* **ENTRIES SUPPLIED**:

==*==

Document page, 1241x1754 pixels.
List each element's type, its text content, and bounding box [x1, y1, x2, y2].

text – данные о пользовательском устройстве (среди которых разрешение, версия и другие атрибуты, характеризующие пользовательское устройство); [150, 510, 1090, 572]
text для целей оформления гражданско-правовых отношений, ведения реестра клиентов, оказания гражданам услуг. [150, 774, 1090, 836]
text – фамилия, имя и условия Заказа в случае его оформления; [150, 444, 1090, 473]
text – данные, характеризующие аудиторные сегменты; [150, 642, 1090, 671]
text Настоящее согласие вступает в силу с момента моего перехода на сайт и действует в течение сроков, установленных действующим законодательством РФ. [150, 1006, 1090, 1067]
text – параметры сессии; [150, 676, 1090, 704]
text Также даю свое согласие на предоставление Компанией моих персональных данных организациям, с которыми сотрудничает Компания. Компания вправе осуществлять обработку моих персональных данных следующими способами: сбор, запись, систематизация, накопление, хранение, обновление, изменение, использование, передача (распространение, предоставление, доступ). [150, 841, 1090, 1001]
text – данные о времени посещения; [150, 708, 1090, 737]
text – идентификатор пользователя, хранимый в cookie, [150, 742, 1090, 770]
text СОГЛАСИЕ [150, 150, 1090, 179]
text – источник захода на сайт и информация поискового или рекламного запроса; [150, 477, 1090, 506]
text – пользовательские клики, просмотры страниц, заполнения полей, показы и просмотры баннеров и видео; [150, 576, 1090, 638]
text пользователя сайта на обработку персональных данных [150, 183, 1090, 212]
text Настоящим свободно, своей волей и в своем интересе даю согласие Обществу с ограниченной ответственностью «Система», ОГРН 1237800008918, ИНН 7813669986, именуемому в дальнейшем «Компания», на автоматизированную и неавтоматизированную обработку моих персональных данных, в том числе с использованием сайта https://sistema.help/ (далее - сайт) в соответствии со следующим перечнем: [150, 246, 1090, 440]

==*==

* **WORK REQUIRED**:
For the material above, produce a word-for-word copy.

* **RESPONSE**:
Document page, 1241x1754 pixels.
List each element's type, its text content, and bounding box [x1, y1, x2, y2].

text – данные о пользовательском устройстве (среди которых разрешение, версия и другие атрибуты, характеризующие пользовательское устройство); [150, 510, 1090, 572]
text для целей оформления гражданско-правовых отношений, ведения реестра клиентов, оказания гражданам услуг. [150, 774, 1090, 836]
text – фамилия, имя и условия Заказа в случае его оформления; [150, 444, 1090, 473]
text – данные, характеризующие аудиторные сегменты; [150, 642, 1090, 671]
text Настоящее согласие вступает в силу с момента моего перехода на сайт и действует в течение сроков, установленных действующим законодательством РФ. [150, 1006, 1090, 1067]
text – параметры сессии; [150, 676, 1090, 704]
text Также даю свое согласие на предоставление Компанией моих персональных данных организациям, с которыми сотрудничает Компания. Компания вправе осуществлять обработку моих персональных данных следующими способами: сбор, запись, систематизация, накопление, хранение, обновление, изменение, использование, передача (распространение, предоставление, доступ). [150, 841, 1090, 1001]
text – данные о времени посещения; [150, 708, 1090, 737]
text – идентификатор пользователя, хранимый в cookie, [150, 742, 1090, 770]
text СОГЛАСИЕ [150, 150, 1090, 179]
text – источник захода на сайт и информация поискового или рекламного запроса; [150, 477, 1090, 506]
text – пользовательские клики, просмотры страниц, заполнения полей, показы и просмотры баннеров и видео; [150, 576, 1090, 638]
text пользователя сайта на обработку персональных данных [150, 183, 1090, 212]
text Настоящим свободно, своей волей и в своем интересе даю согласие Обществу с ограниченной ответственностью «Система», ОГРН 1237800008918, ИНН 7813669986, именуемому в дальнейшем «Компания», на автоматизированную и неавтоматизированную обработку моих персональных данных, в том числе с использованием сайта https://sistema.help/ (далее - сайт) в соответствии со следующим перечнем: [150, 246, 1090, 440]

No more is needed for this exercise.